> [Your task]: Retype all of the records shown beneath this task, exactly as they stand.

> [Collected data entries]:
****************

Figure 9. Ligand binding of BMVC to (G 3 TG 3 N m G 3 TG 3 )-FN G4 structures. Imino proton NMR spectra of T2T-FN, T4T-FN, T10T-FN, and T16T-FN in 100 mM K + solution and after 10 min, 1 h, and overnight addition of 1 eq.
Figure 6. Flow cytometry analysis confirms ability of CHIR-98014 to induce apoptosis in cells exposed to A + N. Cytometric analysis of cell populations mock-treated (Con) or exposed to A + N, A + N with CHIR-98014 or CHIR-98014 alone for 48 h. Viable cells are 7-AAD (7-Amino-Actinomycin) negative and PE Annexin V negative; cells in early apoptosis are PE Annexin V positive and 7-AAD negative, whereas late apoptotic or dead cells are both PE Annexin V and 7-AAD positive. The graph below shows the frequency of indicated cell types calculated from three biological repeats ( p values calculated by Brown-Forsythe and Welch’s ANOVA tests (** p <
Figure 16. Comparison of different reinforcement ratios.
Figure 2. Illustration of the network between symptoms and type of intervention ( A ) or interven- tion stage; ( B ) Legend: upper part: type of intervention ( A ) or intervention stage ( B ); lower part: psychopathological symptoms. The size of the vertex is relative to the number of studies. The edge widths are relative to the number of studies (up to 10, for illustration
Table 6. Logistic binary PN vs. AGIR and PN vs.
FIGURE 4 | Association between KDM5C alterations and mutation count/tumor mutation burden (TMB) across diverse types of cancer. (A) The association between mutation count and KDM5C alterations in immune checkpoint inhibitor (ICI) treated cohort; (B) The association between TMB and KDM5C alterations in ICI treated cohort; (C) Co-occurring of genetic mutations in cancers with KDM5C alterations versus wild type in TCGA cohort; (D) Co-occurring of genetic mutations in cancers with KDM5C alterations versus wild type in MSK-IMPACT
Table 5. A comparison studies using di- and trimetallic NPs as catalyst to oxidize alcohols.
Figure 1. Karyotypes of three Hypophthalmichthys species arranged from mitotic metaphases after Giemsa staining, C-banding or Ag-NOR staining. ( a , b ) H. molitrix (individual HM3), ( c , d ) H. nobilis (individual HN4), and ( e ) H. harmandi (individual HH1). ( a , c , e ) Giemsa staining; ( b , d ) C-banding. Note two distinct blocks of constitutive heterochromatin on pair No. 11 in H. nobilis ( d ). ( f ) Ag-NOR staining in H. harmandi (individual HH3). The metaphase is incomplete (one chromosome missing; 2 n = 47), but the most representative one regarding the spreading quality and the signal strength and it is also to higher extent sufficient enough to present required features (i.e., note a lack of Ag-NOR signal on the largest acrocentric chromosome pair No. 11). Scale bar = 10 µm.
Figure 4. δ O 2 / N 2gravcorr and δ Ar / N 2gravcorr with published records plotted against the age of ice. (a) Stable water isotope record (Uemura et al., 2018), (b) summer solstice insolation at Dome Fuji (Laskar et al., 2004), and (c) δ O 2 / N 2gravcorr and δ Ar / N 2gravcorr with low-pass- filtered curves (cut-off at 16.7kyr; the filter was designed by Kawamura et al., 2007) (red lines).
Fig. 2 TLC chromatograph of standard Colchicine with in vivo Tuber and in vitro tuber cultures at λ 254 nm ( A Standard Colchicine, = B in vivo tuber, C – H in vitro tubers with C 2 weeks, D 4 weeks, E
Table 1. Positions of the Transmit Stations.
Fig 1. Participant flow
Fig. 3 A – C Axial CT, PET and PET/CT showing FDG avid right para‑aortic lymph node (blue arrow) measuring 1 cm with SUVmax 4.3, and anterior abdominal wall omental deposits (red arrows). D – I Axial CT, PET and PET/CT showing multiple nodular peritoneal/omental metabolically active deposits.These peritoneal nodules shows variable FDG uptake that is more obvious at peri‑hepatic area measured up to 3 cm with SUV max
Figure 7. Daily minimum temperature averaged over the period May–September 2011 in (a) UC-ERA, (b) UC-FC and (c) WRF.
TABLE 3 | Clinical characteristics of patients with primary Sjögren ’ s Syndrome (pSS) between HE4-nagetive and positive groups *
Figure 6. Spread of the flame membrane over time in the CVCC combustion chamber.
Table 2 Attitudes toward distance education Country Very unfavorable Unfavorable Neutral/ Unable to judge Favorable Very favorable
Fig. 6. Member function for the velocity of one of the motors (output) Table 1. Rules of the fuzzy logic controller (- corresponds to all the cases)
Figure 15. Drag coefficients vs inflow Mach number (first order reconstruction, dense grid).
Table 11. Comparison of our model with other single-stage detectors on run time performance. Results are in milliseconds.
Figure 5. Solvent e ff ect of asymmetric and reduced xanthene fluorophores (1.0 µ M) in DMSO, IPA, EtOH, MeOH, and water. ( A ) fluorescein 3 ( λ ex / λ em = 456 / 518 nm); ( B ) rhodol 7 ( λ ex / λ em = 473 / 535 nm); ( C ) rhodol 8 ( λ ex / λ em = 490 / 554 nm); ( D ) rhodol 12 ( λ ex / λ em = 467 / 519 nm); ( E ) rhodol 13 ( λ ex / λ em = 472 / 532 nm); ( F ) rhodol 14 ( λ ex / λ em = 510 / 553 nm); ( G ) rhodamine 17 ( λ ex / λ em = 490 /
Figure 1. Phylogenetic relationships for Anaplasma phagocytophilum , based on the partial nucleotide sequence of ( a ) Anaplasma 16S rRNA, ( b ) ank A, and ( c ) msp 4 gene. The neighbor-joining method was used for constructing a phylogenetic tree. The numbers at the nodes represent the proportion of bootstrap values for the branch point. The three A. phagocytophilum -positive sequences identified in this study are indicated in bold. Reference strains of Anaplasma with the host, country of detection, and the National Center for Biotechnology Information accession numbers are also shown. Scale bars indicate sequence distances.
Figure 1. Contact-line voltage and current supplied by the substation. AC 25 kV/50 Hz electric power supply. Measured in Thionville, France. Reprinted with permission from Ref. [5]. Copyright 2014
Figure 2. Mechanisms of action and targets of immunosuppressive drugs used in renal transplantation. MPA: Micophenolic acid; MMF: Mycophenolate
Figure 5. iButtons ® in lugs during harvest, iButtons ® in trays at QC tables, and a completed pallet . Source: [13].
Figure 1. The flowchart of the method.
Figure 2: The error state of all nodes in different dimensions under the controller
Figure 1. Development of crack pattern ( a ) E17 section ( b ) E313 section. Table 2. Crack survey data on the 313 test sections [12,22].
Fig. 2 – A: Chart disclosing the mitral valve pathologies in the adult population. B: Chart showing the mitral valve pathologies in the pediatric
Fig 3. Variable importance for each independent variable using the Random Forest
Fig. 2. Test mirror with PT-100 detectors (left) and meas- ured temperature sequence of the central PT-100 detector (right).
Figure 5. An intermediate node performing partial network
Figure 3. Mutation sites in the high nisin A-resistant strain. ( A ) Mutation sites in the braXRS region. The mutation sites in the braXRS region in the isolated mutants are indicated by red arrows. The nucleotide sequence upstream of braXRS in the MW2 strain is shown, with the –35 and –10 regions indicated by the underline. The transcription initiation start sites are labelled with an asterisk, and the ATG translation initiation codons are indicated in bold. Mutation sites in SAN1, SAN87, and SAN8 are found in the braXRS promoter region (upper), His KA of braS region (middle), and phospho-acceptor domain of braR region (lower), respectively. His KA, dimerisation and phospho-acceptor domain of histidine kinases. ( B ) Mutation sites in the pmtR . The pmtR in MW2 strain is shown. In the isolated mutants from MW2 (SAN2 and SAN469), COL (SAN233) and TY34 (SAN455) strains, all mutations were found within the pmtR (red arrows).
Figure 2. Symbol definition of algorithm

****************

> [Solution to this exercise]:
Figure 9. Ligand binding of BMVC to (G 3 TG 3 N m G 3 TG 3 )-FN G4 structures. Imino proton NMR spectra of T2T-FN, T4T-FN, T10T-FN, and T16T-FN in 100 mM K + solution and after 10 min, 1 h, and overnight addition of 1 eq.
Figure 6. Flow cytometry analysis confirms ability of CHIR-98014 to induce apoptosis in cells exposed to A + N. Cytometric analysis of cell populations mock-treated (Con) or exposed to A + N, A + N with CHIR-98014 or CHIR-98014 alone for 48 h. Viable cells are 7-AAD (7-Amino-Actinomycin) negative and PE Annexin V negative; cells in early apoptosis are PE Annexin V positive and 7-AAD negative, whereas late apoptotic or dead cells are both PE Annexin V and 7-AAD positive. The graph below shows the frequency of indicated cell types calculated from three biological repeats ( p values calculated by Brown-Forsythe and Welch’s ANOVA tests (** p <
Figure 16. Comparison of different reinforcement ratios.
Figure 2. Illustration of the network between symptoms and type of intervention ( A ) or interven- tion stage; ( B ) Legend: upper part: type of intervention ( A ) or intervention stage ( B ); lower part: psychopathological symptoms. The size of the vertex is relative to the number of studies. The edge widths are relative to the number of studies (up to 10, for illustration
Table 6. Logistic binary PN vs. AGIR and PN vs.
FIGURE 4 | Association between KDM5C alterations and mutation count/tumor mutation burden (TMB) across diverse types of cancer. (A) The association between mutation count and KDM5C alterations in immune checkpoint inhibitor (ICI) treated cohort; (B) The association between TMB and KDM5C alterations in ICI treated cohort; (C) Co-occurring of genetic mutations in cancers with KDM5C alterations versus wild type in TCGA cohort; (D) Co-occurring of genetic mutations in cancers with KDM5C alterations versus wild type in MSK-IMPACT
Table 5. A comparison studies using di- and trimetallic NPs as catalyst to oxidize alcohols.
Figure 1. Karyotypes of three Hypophthalmichthys species arranged from mitotic metaphases after Giemsa staining, C-banding or Ag-NOR staining. ( a , b ) H. molitrix (individual HM3), ( c , d ) H. nobilis (individual HN4), and ( e ) H. harmandi (individual HH1). ( a , c , e ) Giemsa staining; ( b , d ) C-banding. Note two distinct blocks of constitutive heterochromatin on pair No. 11 in H. nobilis ( d ). ( f ) Ag-NOR staining in H. harmandi (individual HH3). The metaphase is incomplete (one chromosome missing; 2 n = 47), but the most representative one regarding the spreading quality and the signal strength and it is also to higher extent sufficient enough to present required features (i.e., note a lack of Ag-NOR signal on the largest acrocentric chromosome pair No. 11). Scale bar = 10 µm.
Figure 4. δ O 2 / N 2gravcorr and δ Ar / N 2gravcorr with published records plotted against the age of ice. (a) Stable water isotope record (Uemura et al., 2018), (b) summer solstice insolation at Dome Fuji (Laskar et al., 2004), and (c) δ O 2 / N 2gravcorr and δ Ar / N 2gravcorr with low-pass- filtered curves (cut-off at 16.7kyr; the filter was designed by Kawamura et al., 2007) (red lines).
Fig. 2 TLC chromatograph of standard Colchicine with in vivo Tuber and in vitro tuber cultures at λ 254 nm ( A Standard Colchicine, = B in vivo tuber, C – H in vitro tubers with C 2 weeks, D 4 weeks, E
Table 1. Positions of the Transmit Stations.
Fig 1. Participant flow
Fig. 3 A – C Axial CT, PET and PET/CT showing FDG avid right para‑aortic lymph node (blue arrow) measuring 1 cm with SUVmax 4.3, and anterior abdominal wall omental deposits (red arrows). D – I Axial CT, PET and PET/CT showing multiple nodular peritoneal/omental metabolically active deposits.These peritoneal nodules shows variable FDG uptake that is more obvious at peri‑hepatic area measured up to 3 cm with SUV max
Figure 7. Daily minimum temperature averaged over the period May–September 2011 in (a) UC-ERA, (b) UC-FC and (c) WRF.
TABLE 3 | Clinical characteristics of patients with primary Sjögren ’ s Syndrome (pSS) between HE4-nagetive and positive groups *
Figure 6. Spread of the flame membrane over time in the CVCC combustion chamber.
Table 2 Attitudes toward distance education Country Very unfavorable Unfavorable Neutral/ Unable to judge Favorable Very favorable
Fig. 6. Member function for the velocity of one of the motors (output) Table 1. Rules of the fuzzy logic controller (- corresponds to all the cases)
Figure 15. Drag coefficients vs inflow Mach number (first order reconstruction, dense grid).
Table 11. Comparison of our model with other single-stage detectors on run time performance. Results are in milliseconds.
Figure 5. Solvent e ff ect of asymmetric and reduced xanthene fluorophores (1.0 µ M) in DMSO, IPA, EtOH, MeOH, and water. ( A ) fluorescein 3 ( λ ex / λ em = 456 / 518 nm); ( B ) rhodol 7 ( λ ex / λ em = 473 / 535 nm); ( C ) rhodol 8 ( λ ex / λ em = 490 / 554 nm); ( D ) rhodol 12 ( λ ex / λ em = 467 / 519 nm); ( E ) rhodol 13 ( λ ex / λ em = 472 / 532 nm); ( F ) rhodol 14 ( λ ex / λ em = 510 / 553 nm); ( G ) rhodamine 17 ( λ ex / λ em = 490 /
Figure 1. Phylogenetic relationships for Anaplasma phagocytophilum , based on the partial nucleotide sequence of ( a ) Anaplasma 16S rRNA, ( b ) ank A, and ( c ) msp 4 gene. The neighbor-joining method was used for constructing a phylogenetic tree. The numbers at the nodes represent the proportion of bootstrap values for the branch point. The three A. phagocytophilum -positive sequences identified in this study are indicated in bold. Reference strains of Anaplasma with the host, country of detection, and the National Center for Biotechnology Information accession numbers are also shown. Scale bars indicate sequence distances.
Figure 1. Contact-line voltage and current supplied by the substation. AC 25 kV/50 Hz electric power supply. Measured in Thionville, France. Reprinted with permission from Ref. [5]. Copyright 2014
Figure 2. Mechanisms of action and targets of immunosuppressive drugs used in renal transplantation. MPA: Micophenolic acid; MMF: Mycophenolate
Figure 5. iButtons ® in lugs during harvest, iButtons ® in trays at QC tables, and a completed pallet . Source: [13].
Figure 1. The flowchart of the method.
Figure 2: The error state of all nodes in different dimensions under the controller
Figure 1. Development of crack pattern ( a ) E17 section ( b ) E313 section. Table 2. Crack survey data on the 313 test sections [12,22].
Fig. 2 – A: Chart disclosing the mitral valve pathologies in the adult population. B: Chart showing the mitral valve pathologies in the pediatric
Fig 3. Variable importance for each independent variable using the Random Forest
Fig. 2. Test mirror with PT-100 detectors (left) and meas- ured temperature sequence of the central PT-100 detector (right).
Figure 5. An intermediate node performing partial network
Figure 3. Mutation sites in the high nisin A-resistant strain. ( A ) Mutation sites in the braXRS region. The mutation sites in the braXRS region in the isolated mutants are indicated by red arrows. The nucleotide sequence upstream of braXRS in the MW2 strain is shown, with the –35 and –10 regions indicated by the underline. The transcription initiation start sites are labelled with an asterisk, and the ATG translation initiation codons are indicated in bold. Mutation sites in SAN1, SAN87, and SAN8 are found in the braXRS promoter region (upper), His KA of braS region (middle), and phospho-acceptor domain of braR region (lower), respectively. His KA, dimerisation and phospho-acceptor domain of histidine kinases. ( B ) Mutation sites in the pmtR . The pmtR in MW2 strain is shown. In the isolated mutants from MW2 (SAN2 and SAN469), COL (SAN233) and TY34 (SAN455) strains, all mutations were found within the pmtR (red arrows).
Figure 2. Symbol definition of algorithm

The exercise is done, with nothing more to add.